Nishiki Market, Kyoto
When I read in my guidebook that Kyoto had a famous market, Nishiki, in the heart of Kyoto, I knew I had to make a visit. It's been in existence for some several hundred years, I was ready to get over there from the moment we left the hotel on our first day sightseeing. Little did I know that the market was actually a few blocks from our hotel, but it was actually the last stop on my tour of Kyoto.
Unlike the Rialto fish market in Venice or food stalls in Taiwan, the vendors in the Nishiki market don’t really open fully till 9am. Even then all the stalls weren’t fully stocked and deliveries were still being made. So my first visit at 8:15am became a trip to a 7-11 for some rice cake and yogurt. I returned with R.X. an hour and a half later, strolling down the narrow street of small stalls.

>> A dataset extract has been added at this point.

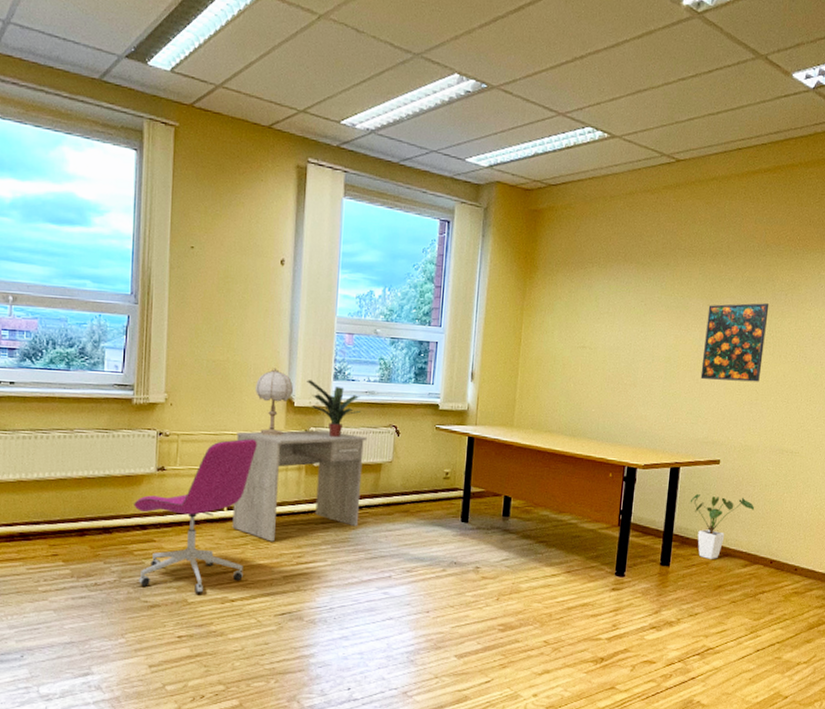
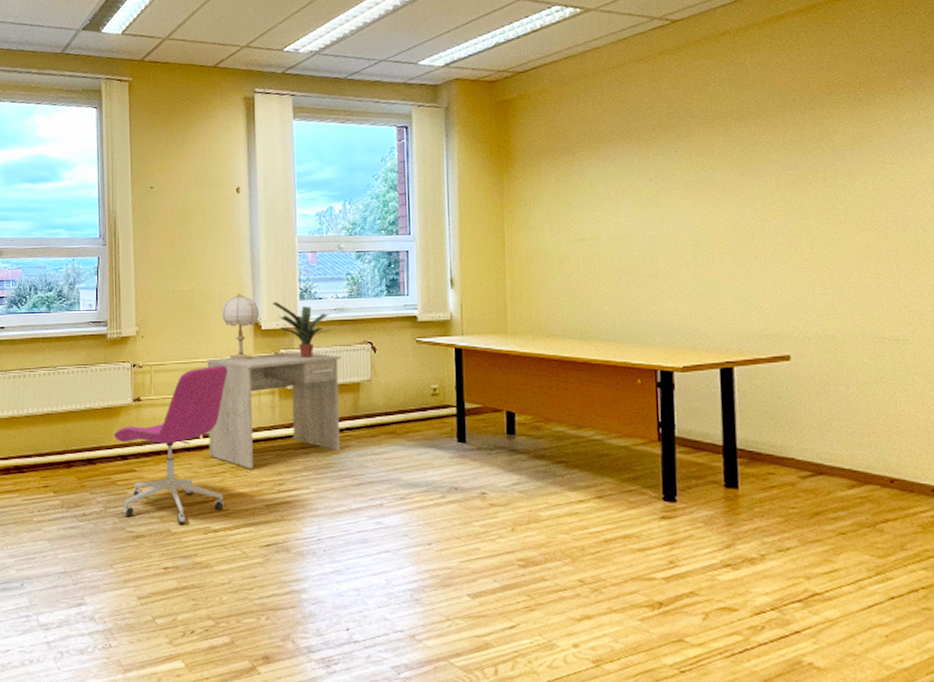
house plant: present [690,494,755,559] -> none [754,399,854,479]
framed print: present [700,303,770,382] -> none [742,163,832,262]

What I think struck me the most about my visit to Nishiki was that all the different items in the bento boxes (boxed lunches that have small bites of a variety of Japanese dishes) we had had in Kyoto and Nara could be found ready to eat amongst the different stalls in the market. No wonder bento boxes were plentiful in Japan!
One of the favorite foods I tried during my trip was the many kinds of tofu. It is food staple that’s appreciated and even revered by some in Japan. There were several different tofu stands in the market and each one seemed to sell exclusive varieties. In fact, one stall had just one type in its display case. Soft, dry and skin tofu is available and I ate quite a few types. In particular I enjoyed the “skin tofu” (pictured below) for its delicate chewiness and sweet aftertaste.
The Nishiki market also had quite a few pickled radish and vegetable vendors. Their colorful foodstuffs were obviously arranged and displayed with great care. I got to taste quite a few of these pickled veggies and radishes (I’m particularly fond of the latter, one of my favorite snacks are the pickled kimchi radishes often served in the starter plates in Korean restaurants). In Japan, some pickled foods seem to be dyed in a variety of colors. There was a moment at one point when I questioned whether I should place something so fluorescent pink into my mouth (really, it could have glowed in the dark). The sweet and salty pickled flavor is a great compliment to the customary scoop of rice in the bento box.
R.X. commented that the vegetables sold in Japan in general seem to be fresher than those in the US. This is probably because produce is sold in small quantities within a few days of being picked and not sitting for weeks in sterile supermarket. The leafy greens looked particularly fresh and bright, almost gleaming.
The Nishiki market was a lot of fun to walk through (and snap pictures—everything was arranged so well for fabulous food photos) and definitely should be on the “must-see” list of any visit to Kyoto.